His fingers are cool. His grip is careful, not too firm but not too lose either.

Wonwoo closes his hand around Junhui’s and guides him into the room.

The door remains open behind them.

Junhui steps inside like someone crossing a line that cannot be uncrossed.

They move to the bed.

Wonwoo pulls back the blanket. Junhui sets the pillow down. They climb in without hurry, without stumbling. They lie on their backs, side by side, a narrow space between their bodies.

The room is dark, but faint light from the corridor spills in. Minutes pass. Junhui shifts once. Then again. His breathing is shallow. His muscles do not soften.

Wonwoo listens. Feels the restless energy beside him. He turns his head slightly.

“Would you like me to hold you?” he asks.

Junhui turns his face toward him. His expression is a convergence of emotions. He’s a person standing on the edge of asking for something that could change everything.

Finally, he whispers, “Yes.”

They move slowly. Wonwoo turns onto his side first. Carefully. Giving Junhui time to adjust. Junhui mirrors him. They draw closer by degrees. The space between them narrows until their knees brush lightly, then their thighs, then their torsos.

Wonwoo lifts his arm and slides it behind Junhui’s back. Junhui leans in. Inch by inch. Until his forehead rests briefly against Wonwoo’s shoulder. Until his chest meets Wonwoo’s ribs. Until his ear settles over Wonwoo’s heart.

Junhui exhales.

It shudders once on the way out, like a breath held too long finally released. His shoulders drop. The tension in his spine unwinds. His grip on the pillow loosens, and it falls forgotten between them.

Wonwoo tightens his arms around him. 

Junhui tucks his face into the junction of Wonwoo’s neck and shoulder. His breath brushes skin. Hair clings lightly to Wonwoo’s collarbone.

“You’re alright,” Wonwoo whispers into his hair. “Sleep now.”

Junhui’s breathing evens. Slowly. Gradually. His body sinks into Wonwoo’s hold as if surrendering weight he has carried for years.

Minutes later, he is asleep.

Wonwoo does not move.

He listens to Junhui’s breath. Feels the rise and fall of his chest. The warmth pressed against his ribs. 

Junhui is in his arms. He had made peace with never holding him again. 

Something in Wonwoo’s own chest loosens. A knot he did not know he had been carrying.

He remains awake long into the early hours.

Notes:

This chapter is where Wonwoo quietly crosses a line. On the surface, he is simply following medical instructions and handling logistics — arranging the apartment, planning meals, setting routines, staying physically close. But underneath, he is choosing to reorganise his life around Junhui again. He is aware of the tension this creates: with his family, with expectations, with the version of independence he thought he had. He knows that keeping Junhui close will eventually require confrontation. He simply decides that this is a problem for later.

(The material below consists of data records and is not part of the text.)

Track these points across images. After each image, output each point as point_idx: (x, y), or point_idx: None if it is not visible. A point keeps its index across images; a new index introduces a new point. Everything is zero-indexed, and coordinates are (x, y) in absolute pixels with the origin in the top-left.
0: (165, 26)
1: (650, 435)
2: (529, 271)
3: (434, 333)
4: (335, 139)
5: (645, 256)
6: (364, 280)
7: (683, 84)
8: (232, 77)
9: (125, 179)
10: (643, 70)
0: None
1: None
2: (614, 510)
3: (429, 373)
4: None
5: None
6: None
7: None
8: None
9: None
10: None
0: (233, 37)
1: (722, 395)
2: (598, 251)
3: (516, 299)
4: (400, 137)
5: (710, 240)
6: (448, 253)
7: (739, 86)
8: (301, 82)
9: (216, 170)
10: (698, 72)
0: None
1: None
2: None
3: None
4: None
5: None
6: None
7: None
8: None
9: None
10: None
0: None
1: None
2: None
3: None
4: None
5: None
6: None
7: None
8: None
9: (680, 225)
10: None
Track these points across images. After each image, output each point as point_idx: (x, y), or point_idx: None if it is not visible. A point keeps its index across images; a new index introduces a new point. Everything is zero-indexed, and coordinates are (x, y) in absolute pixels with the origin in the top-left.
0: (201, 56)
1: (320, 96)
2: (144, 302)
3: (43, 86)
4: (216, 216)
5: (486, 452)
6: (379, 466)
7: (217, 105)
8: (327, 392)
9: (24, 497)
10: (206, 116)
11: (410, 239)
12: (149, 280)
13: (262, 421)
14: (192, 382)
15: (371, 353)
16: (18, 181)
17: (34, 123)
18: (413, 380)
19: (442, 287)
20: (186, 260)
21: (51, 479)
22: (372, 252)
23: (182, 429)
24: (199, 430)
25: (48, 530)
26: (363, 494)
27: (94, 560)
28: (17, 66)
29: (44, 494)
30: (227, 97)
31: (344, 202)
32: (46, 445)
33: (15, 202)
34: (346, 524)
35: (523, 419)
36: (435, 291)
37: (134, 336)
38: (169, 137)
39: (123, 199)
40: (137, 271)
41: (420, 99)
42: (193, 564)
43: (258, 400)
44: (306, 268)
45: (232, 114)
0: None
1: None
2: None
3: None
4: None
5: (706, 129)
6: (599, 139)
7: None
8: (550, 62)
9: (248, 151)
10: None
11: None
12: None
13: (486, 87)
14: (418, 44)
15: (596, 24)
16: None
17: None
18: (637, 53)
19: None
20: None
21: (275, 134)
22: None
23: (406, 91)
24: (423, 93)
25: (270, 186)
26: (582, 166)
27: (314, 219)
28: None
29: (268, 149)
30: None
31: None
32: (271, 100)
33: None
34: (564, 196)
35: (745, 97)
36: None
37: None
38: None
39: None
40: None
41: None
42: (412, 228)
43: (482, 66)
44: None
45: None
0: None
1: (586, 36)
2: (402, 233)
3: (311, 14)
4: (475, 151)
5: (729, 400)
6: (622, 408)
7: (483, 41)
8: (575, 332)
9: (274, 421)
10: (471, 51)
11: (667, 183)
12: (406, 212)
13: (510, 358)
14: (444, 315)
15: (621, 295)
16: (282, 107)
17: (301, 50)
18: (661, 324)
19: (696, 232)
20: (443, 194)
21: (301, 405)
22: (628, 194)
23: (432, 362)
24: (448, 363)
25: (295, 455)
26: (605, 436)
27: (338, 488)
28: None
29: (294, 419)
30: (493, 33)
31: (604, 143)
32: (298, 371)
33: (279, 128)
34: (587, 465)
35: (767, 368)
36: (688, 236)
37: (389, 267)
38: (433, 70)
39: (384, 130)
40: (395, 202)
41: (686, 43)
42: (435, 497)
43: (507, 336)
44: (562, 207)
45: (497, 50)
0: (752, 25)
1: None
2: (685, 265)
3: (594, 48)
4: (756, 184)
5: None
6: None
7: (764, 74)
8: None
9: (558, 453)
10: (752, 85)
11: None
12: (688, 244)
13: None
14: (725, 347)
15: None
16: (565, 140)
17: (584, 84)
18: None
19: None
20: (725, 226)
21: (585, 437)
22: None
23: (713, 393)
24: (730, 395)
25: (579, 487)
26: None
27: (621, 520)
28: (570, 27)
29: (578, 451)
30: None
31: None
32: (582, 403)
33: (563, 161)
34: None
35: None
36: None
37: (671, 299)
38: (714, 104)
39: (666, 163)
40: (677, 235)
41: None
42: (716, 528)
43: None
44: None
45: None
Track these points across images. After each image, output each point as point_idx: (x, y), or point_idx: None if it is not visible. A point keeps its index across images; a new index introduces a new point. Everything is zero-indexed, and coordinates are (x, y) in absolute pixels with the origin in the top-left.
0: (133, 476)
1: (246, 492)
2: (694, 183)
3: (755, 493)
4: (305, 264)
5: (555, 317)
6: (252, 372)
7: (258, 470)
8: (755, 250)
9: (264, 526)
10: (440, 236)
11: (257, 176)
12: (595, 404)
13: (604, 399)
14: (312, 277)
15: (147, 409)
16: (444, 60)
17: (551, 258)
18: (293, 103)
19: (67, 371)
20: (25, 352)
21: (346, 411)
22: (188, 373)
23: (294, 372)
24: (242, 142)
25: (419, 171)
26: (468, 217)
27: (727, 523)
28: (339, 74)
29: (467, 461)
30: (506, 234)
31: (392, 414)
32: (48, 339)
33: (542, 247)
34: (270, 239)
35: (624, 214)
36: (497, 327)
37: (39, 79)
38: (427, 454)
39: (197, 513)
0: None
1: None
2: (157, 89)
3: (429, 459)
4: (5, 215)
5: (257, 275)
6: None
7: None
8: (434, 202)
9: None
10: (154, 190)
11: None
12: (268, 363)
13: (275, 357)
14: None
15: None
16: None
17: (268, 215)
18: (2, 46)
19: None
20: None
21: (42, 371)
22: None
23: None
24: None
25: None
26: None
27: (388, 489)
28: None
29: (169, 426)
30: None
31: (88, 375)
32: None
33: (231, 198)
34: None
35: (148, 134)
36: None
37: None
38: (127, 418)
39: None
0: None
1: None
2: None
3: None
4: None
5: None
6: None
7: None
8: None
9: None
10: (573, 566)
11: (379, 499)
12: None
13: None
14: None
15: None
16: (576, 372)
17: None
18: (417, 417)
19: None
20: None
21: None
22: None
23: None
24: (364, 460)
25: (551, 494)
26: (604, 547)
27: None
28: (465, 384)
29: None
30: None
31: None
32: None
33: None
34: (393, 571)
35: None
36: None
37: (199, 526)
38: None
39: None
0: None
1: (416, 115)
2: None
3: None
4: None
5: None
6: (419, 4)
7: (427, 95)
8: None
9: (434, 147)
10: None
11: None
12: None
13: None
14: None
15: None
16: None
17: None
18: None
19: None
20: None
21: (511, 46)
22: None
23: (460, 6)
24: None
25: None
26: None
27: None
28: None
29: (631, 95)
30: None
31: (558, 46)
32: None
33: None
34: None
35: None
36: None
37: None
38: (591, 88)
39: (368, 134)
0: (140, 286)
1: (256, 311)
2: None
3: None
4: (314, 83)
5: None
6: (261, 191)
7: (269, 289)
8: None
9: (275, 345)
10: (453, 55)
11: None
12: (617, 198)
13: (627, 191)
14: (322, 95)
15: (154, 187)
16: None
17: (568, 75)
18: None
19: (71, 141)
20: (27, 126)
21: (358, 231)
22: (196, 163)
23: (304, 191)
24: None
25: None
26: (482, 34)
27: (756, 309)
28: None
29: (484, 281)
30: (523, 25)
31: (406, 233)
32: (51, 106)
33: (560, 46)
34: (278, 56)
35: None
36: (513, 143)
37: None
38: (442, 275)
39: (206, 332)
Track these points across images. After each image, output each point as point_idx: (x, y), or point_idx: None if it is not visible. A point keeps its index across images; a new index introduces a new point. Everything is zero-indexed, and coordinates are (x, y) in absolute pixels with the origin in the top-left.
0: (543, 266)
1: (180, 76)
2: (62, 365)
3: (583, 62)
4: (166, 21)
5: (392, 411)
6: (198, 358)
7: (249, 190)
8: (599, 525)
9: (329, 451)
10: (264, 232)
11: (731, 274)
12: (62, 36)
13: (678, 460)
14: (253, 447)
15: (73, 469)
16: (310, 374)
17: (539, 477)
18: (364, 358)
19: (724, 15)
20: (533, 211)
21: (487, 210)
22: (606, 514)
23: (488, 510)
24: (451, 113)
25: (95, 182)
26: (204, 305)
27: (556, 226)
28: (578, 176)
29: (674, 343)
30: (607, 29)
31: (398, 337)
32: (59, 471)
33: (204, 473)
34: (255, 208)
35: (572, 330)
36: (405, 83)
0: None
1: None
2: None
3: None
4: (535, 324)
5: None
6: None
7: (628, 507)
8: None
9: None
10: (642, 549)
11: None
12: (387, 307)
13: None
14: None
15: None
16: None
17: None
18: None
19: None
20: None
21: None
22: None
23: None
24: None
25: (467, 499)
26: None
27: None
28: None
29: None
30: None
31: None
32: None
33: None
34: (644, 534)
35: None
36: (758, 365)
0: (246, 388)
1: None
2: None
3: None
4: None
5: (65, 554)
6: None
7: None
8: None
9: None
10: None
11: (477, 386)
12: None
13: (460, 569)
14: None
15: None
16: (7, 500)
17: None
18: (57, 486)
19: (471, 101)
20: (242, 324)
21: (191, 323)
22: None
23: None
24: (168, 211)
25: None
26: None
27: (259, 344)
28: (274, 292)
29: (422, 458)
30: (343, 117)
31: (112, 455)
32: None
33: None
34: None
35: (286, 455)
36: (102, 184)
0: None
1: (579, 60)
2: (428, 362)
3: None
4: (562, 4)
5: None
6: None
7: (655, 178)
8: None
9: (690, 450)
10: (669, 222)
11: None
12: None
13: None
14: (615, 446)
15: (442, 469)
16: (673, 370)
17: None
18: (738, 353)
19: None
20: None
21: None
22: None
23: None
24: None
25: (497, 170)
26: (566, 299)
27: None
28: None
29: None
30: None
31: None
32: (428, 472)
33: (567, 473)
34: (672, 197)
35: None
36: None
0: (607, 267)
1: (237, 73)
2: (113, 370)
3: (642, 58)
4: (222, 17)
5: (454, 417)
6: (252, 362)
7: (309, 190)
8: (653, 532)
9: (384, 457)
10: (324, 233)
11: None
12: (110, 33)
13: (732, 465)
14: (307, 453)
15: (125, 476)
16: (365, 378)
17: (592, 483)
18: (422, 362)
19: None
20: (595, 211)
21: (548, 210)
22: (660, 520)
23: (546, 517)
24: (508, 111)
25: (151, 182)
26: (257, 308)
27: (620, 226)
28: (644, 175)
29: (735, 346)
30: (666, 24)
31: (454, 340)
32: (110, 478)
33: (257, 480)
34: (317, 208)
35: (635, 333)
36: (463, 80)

Emotionally, he shifts from helpless witness to active caretaker, even if he never names it as such. He watches, waits, adjusts, makes space. The tension is there, but for now, he lets all other concerns recede and focuses on one thing only: keeping Junhui safe, healthy, and near.

The pacing remains slow because this is what their lives look like in recovery — careful movements, shared silence, deliberate proximity. The story will pick up pace in the next chapter. For now, they are learning how to breathe in the same space again.